From the Archives: Why Missions Needs Boundaries

originally published January 5, 2019

One of the greatest challenges in missions is balancing our love for people, with our understanding that they have a sin-nature.

I had a conversation this morning with a woman who had begun allowing one of her grand-daughters friends to come over and play at their house. She was always careful to feed him, and give him money for a treat if her grand-daughter got one. It wasn’t till recently she learned he had been stealing her money a little bit at a time.

  • My heart goes out to this grandmother because she saw a child in need, and helped him.
  • But I see how that love created an attitude of entitlement on his part,  which eventually led to taking what he wanted from her

Sadly this isn’t anything new…early in ministry I realized the hard way meeting all the needs of those around you just creates an attitude of dependence because people with a sin-nature will never truly be satisfied.

This, of course, doesn’t mean we don’t meet any of their needs or think that those needs aren’t important. Instead it means we don’t meet every one of them.
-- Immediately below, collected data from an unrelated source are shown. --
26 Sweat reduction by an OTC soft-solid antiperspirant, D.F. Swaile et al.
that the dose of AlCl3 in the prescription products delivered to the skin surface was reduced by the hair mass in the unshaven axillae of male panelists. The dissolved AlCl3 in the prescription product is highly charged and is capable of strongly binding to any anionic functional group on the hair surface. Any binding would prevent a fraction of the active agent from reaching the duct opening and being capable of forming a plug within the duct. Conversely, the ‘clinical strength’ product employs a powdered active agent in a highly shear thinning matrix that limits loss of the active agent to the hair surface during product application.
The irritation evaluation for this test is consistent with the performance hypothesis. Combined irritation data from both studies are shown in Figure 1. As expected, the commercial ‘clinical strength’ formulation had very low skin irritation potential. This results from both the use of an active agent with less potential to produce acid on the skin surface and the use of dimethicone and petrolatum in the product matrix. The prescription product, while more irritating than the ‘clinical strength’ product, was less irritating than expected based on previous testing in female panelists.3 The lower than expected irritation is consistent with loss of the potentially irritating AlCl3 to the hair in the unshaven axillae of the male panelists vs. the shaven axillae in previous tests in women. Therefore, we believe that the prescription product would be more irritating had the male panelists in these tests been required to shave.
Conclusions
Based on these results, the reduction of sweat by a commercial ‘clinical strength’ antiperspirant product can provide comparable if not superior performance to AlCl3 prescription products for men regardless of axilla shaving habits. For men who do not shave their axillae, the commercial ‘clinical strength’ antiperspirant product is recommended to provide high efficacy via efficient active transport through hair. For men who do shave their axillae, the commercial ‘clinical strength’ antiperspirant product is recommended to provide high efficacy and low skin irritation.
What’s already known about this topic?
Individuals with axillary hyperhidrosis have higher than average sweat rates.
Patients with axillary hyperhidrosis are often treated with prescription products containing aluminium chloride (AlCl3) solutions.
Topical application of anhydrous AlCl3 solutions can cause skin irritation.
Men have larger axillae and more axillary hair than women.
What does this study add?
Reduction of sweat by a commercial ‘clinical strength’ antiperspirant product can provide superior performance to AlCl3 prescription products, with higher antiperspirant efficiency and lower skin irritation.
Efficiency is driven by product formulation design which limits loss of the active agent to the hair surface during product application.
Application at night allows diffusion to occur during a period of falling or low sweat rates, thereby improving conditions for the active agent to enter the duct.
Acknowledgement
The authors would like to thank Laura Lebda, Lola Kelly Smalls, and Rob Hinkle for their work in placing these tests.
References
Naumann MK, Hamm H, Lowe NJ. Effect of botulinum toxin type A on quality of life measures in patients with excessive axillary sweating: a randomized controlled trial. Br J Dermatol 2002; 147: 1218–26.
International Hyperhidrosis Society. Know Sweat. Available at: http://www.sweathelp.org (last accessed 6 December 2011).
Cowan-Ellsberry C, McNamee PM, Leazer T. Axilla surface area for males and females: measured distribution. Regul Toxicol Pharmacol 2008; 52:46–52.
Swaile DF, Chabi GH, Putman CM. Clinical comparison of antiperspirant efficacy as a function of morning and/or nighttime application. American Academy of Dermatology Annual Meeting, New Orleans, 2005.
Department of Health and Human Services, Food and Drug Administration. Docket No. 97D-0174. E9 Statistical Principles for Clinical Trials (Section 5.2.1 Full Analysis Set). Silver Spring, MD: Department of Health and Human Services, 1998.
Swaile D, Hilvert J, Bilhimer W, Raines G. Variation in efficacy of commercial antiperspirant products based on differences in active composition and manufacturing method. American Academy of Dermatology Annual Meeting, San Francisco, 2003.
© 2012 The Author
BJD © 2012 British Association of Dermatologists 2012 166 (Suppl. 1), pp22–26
In other words there must be boundaries….

For me some of those boundaries are built on two important rules:

  1. nobody in my house without my permission
  2. and nobody comes onto the porch without my inviting them there

And since rules must be enforced of course, I have a guard dog named Vincy on the porch who makes sure people don’t come through the gate without permission.

Honestly I wish life wasn’t this way

  • I wish you could leave your door unlocked and open without fear of anyone stealing
  • Or walk alone at night without worrying about what might happen
  • Or let everyone into your home freely
  • But you can’t

Because the world is never truly satisfied, sometimes you have to set up boundaries and guard-dogs. And remember sometimes saying no is the most loving thing you can do.